Pro Bono: Charity income will drop
Matt Whittaker, chief executive officer of Pro Bono Economics, said: “With the country now in recession, living standards are set for the biggest hit on record. Surging inflation, spiralling borrowing costs and rising unemployment mean household budgets will come under severe strain. As has been the case throughout the cost-of-living-crisis, the demand for charity support will be substantial.
“The government has taken important steps to protect the most vulnerable in the chancellor’s autumn statement, but benefit uprating will not kick in until the spring and timelines for additional payments are still unclear. Charity demand is already rocketing and will only intensify as we head into winter. Given the enormous pressure on public spending and household budgets, charity income will inevitably dip as people have less to give and government funds are stretched.”
BOND: Government must urgently increase UK aid
Simon Starling, director of policy, advocacy, and research at Bond, commented: “The chancellor has ruled out restoring UK aid to 0.7% GNI, breaking the Conservative manifesto commitment. We hope the chancellor’s reference to a budget of ‘around 0.5% ’ reflects an intention to increase UK aid above the artificial ceiling, which would be welcome.
“Marginalised communities facing climate change, conflict and poverty need to see a clear commitment from the UK government that it will deliver on its promises and demonstrate ‘compassion, dignity and fairness’. Additional resources to cover the costs of hosting refugees in the UK is welcome, but the government must urgently increase UK aid and begin a return to 0.7%.”
Energy organisations: ‘Many vulnerable people are now at acute risk of being left out in the cold’
Adam Scorer, chief executive of National Energy Action (NEA), said: “Changes to the Energy Price Guarantee mean that the breathing space for households struggling with energy costs will now be shorter lived and less helpful.

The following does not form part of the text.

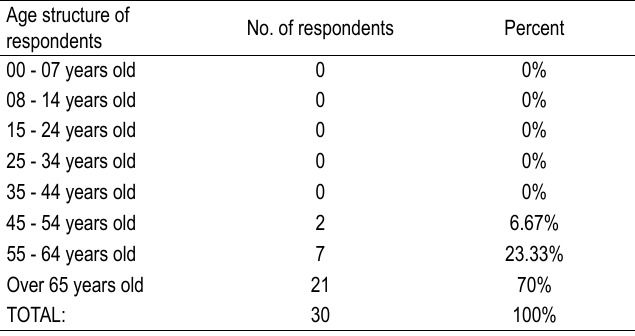
Table 3. Age structure of respondents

An average bill of £3,000 from spring is an increase of 40% from current record levels given that the government has ceased the support currently provided by the Energy Bill Support Scheme, yet energy bills are up by a staggering 130%. Sadly, this means there is now no end in sight to the energy crisis for struggling households. For most, it looks as if it will get even harder.”

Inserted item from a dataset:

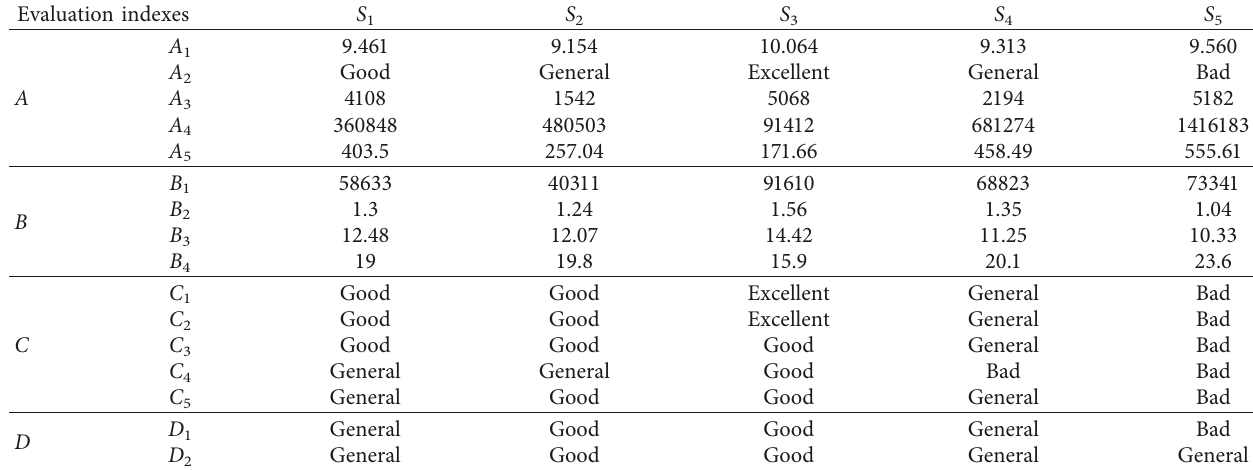
Table 3: The evaluation indexes of five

Simon Francis, co-ordinator of the End Fuel Poverty Coalition, accused the government of condemning “seven million households to suffer in fuel poverty this winter”. “The rise in the energy price cap from April next year could see this figure increase to 8.6 million households,” he said.
“We’re already seeing the horrific impact of living in cold damp homes on children, the elderly, disabled and those with illnesses ranging from cancer to asthma. Even with the additional funding pledged to the NHS and social care system today, we’re deeply concerned that it will be overwhelmed by the energy bills crisis and millions will suffer.”